I would say 5% (or less) is productive, the rest is often procrastination

I would say sometimes procrastination, because I might daydream instead of paying attention in class. I would also say sometimes productive, because I often make art based on my daydreams. It's usually neither, though.

Right, we are experts in our field. Usually intense concentration and focus on one particular area or topic will launch a daydream. Time is distorted in such away that the subject can be evaluated with a new unique perspective. However liberating as it may be, it is important to drop an anchor now and then so as not to drift off without a keel. If you are not on the sea are you on the land or in the air? Daydreams are questions when we don't know who to ask or when we can not find the answer through traditional means. Action and physical response is a production of the thought process. Who is to say the thought unexpressed is more or less important, correct or incorrect, or if any action is required?

I often daydream about improving myself. I want to be a expert programmer, thinker, innovator. I daydream about a strict routine of brain games in the morning, physical exercise, intense practice, taking courses with MIT's free online class archive, etc.
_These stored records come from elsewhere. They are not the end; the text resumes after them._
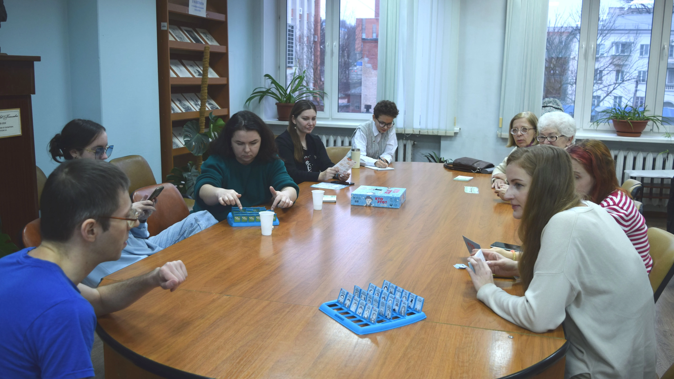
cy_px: 175
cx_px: 335
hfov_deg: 56.6
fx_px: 625
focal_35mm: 35
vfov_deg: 33.7
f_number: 4
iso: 400
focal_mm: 22
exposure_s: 1/60
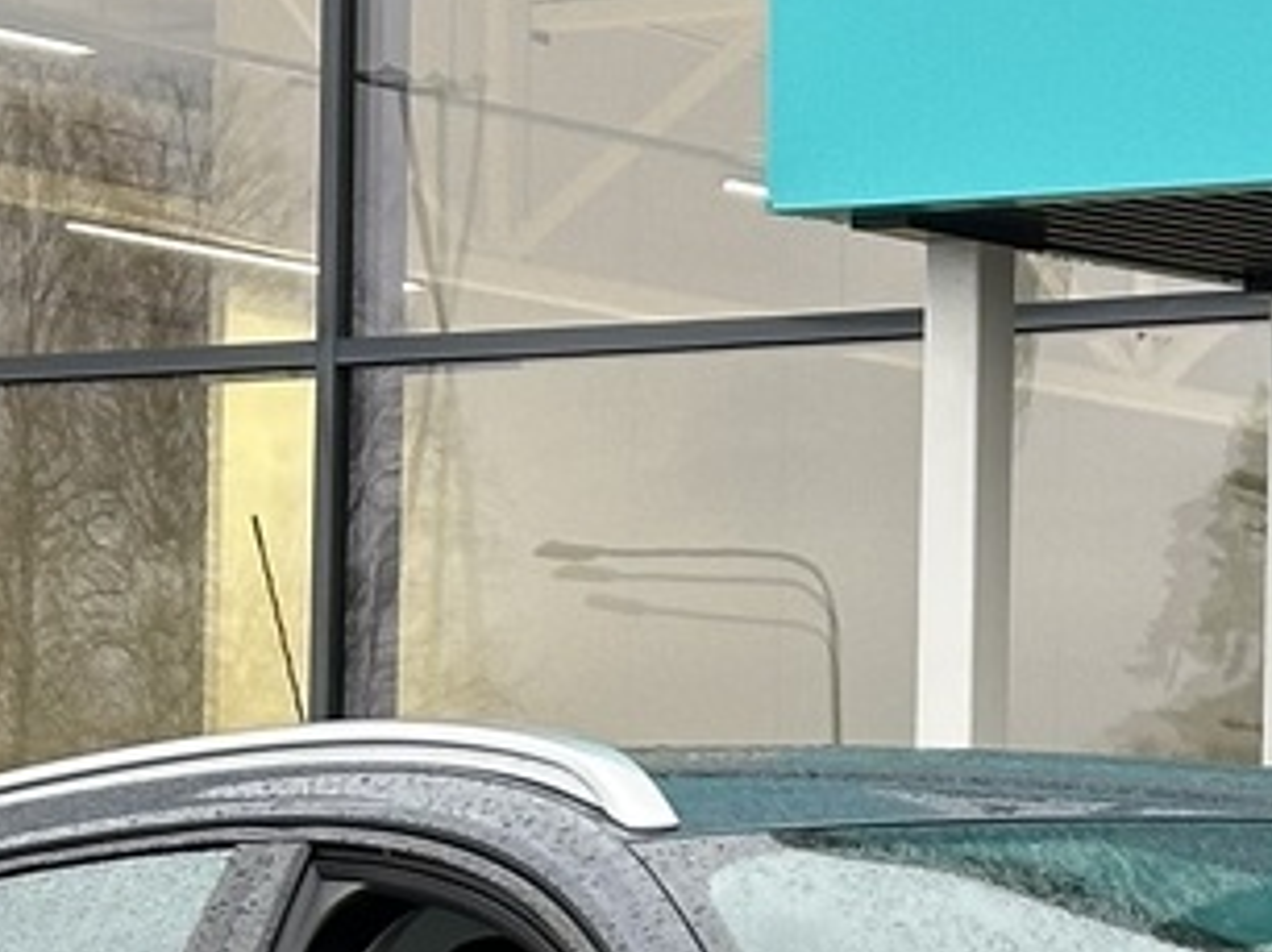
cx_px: 1575
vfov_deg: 6.5
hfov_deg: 8.7
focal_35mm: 226
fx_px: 8298
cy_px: 1359
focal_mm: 6.86
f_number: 1.78
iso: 64
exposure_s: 1/100
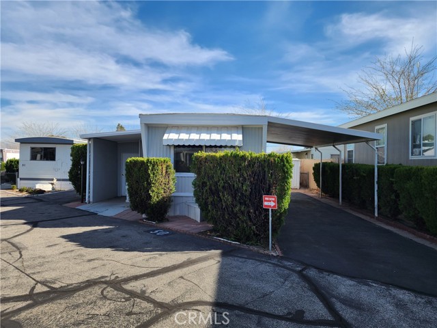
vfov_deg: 58.9
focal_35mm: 23
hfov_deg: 73.9
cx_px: 218
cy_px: 164
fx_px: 290
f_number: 1.8
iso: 12
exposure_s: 1/577
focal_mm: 6.4
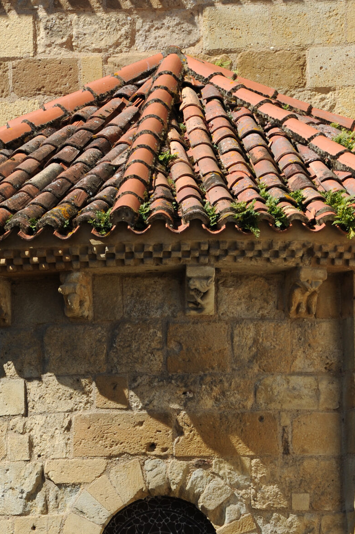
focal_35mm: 425
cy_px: 462
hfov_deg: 3.2
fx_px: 6297
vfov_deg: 4.8
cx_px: 73
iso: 200
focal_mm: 200
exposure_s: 1/500
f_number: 8
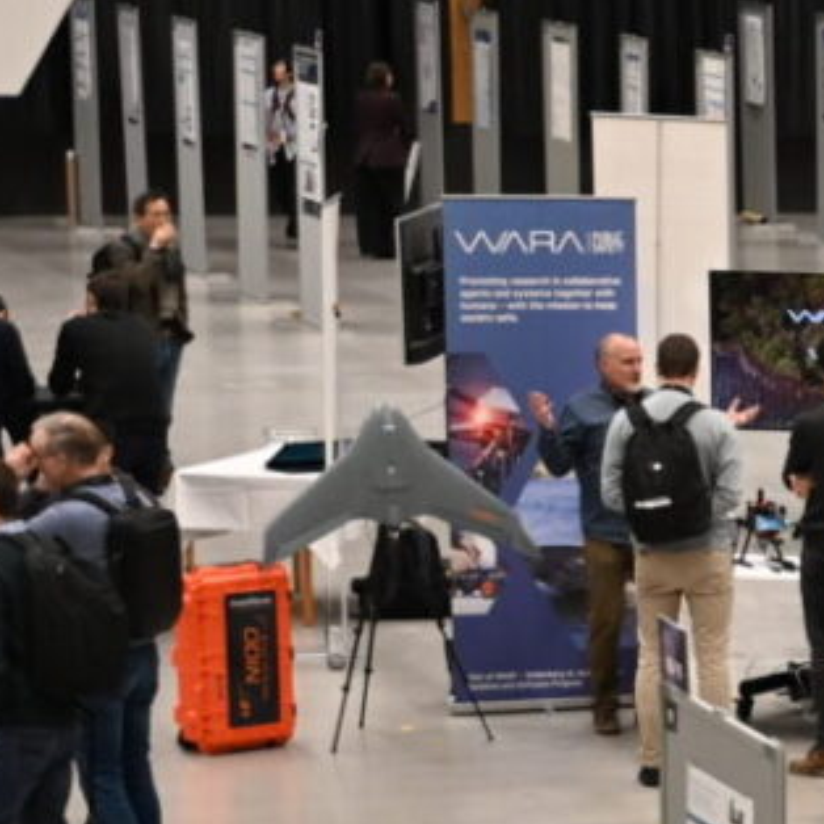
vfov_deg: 8.1
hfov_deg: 7.4
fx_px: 5736
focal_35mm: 213
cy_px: 1042
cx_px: 2291
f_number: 2.8
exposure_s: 1/125
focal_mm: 41
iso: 1250
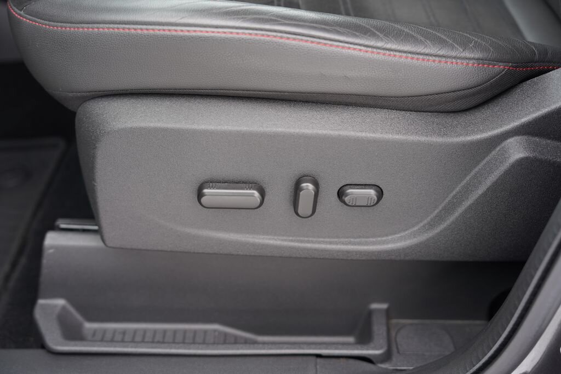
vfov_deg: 30.5
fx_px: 686
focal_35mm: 44
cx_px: 280
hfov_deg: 44.5
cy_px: 187
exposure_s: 1/50
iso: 125
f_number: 2.8
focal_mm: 44
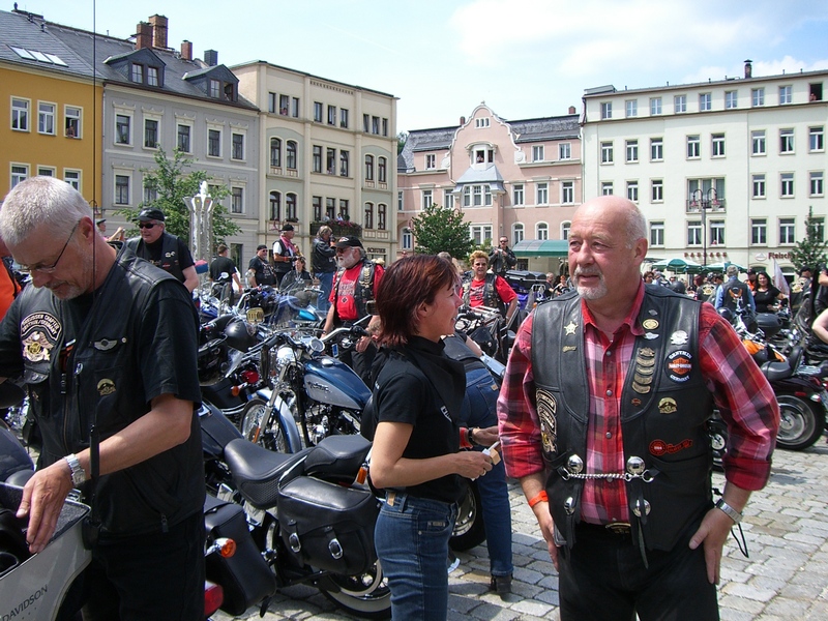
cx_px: 414
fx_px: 909
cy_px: 310
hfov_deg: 49.0
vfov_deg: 37.7
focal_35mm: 38
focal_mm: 6.2
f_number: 4.3
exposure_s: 1/400
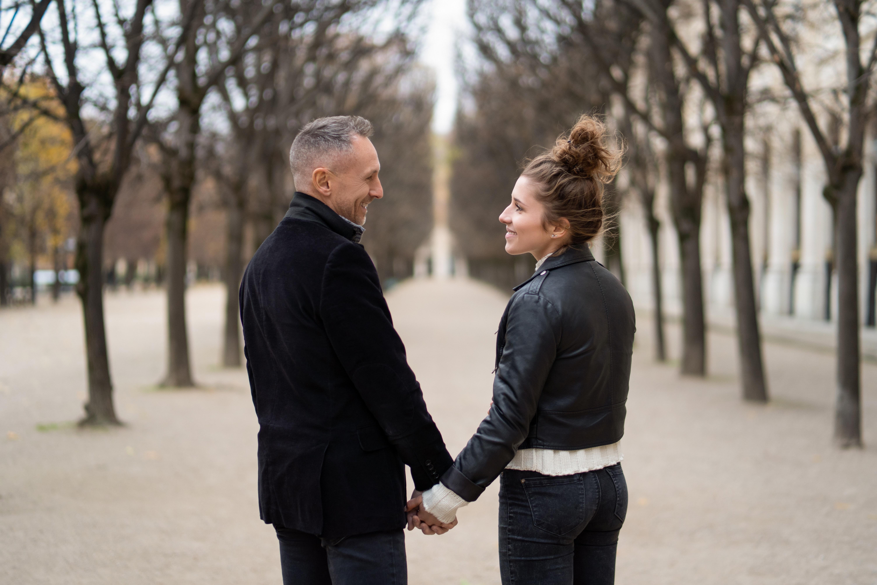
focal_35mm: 50
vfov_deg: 27.0
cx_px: 438
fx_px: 1218
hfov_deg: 39.6
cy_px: 292
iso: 500
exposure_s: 1/500
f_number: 1.4
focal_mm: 50
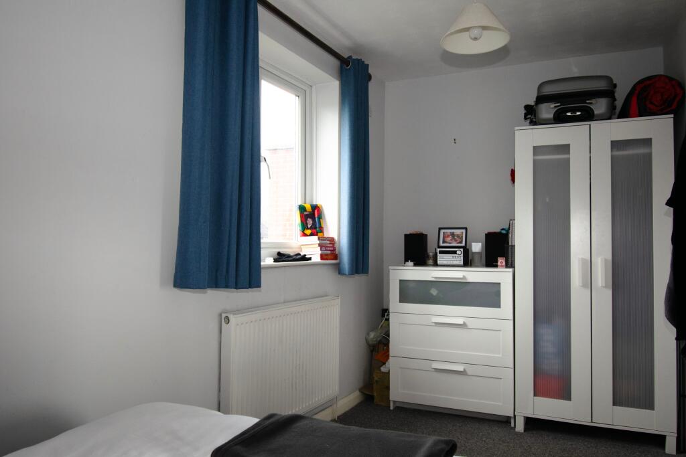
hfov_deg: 70.4
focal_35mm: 26
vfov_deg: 50.4
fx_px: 486
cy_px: 228
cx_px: 343
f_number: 5.3
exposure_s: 1/60
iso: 400
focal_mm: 17
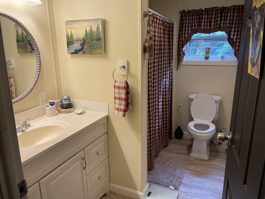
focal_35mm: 25
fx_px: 191
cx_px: 132
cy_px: 100
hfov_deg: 69.4
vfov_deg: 54.9
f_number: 1.6
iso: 125
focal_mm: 5.1
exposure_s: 1/120
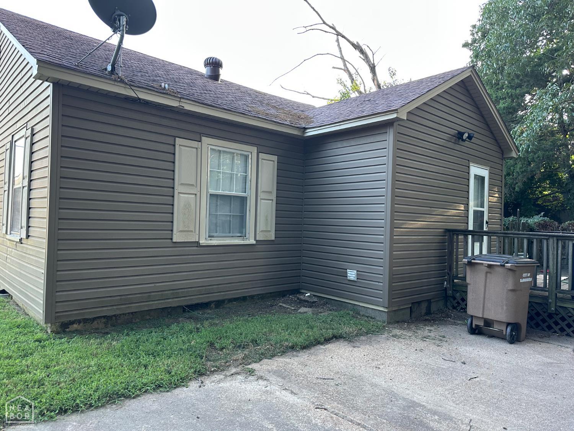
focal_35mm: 24
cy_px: 216
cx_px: 287
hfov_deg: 71.6
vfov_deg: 56.8
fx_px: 398
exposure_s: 1/121
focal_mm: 6.86
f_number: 1.78
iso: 160
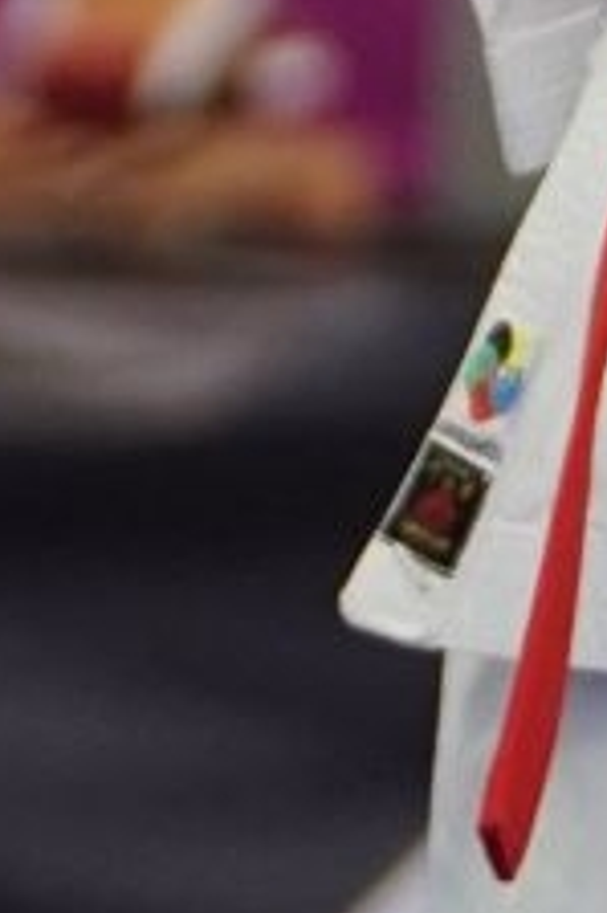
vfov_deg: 1.1
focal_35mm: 1857
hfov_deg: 0.7
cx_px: -1149
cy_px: -685
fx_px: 47036
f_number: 2.8
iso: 1250
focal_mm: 154
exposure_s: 1/500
I watch myself progress over the months, daydreaming the routine I wish I had. Then, the next (real) night, I say "I need to do this for real, but it's late so I can just daydream about it tonight and start tomorrow". Cycle, same thing every day. I never move.

Well yeahh but no cause like i can't do anything productive all day except that like i would literally put anything aside so i could daydream, so it's mostly procrastination for me...i got to the point where i don't even care or worry about the things i put aside my only concern is daydreaming...so it's not much productive for me...i donno maybe just a little...

In public social situations I always feel like I'm on the outside looking in. I hardly ever make a connection I am comfortable with. I naturally prefer action over verbal communication. I've heard it speaks louder. I respond better to motion than to words. My mind is sharp and my imagination is extremely active. It does not require the same type of energy consumption as physical movement. My thoughts and feelings can travel faster further and in less time. My dreams are a creative production of my mind. I don't believe thinking is a waste of time or procrastination.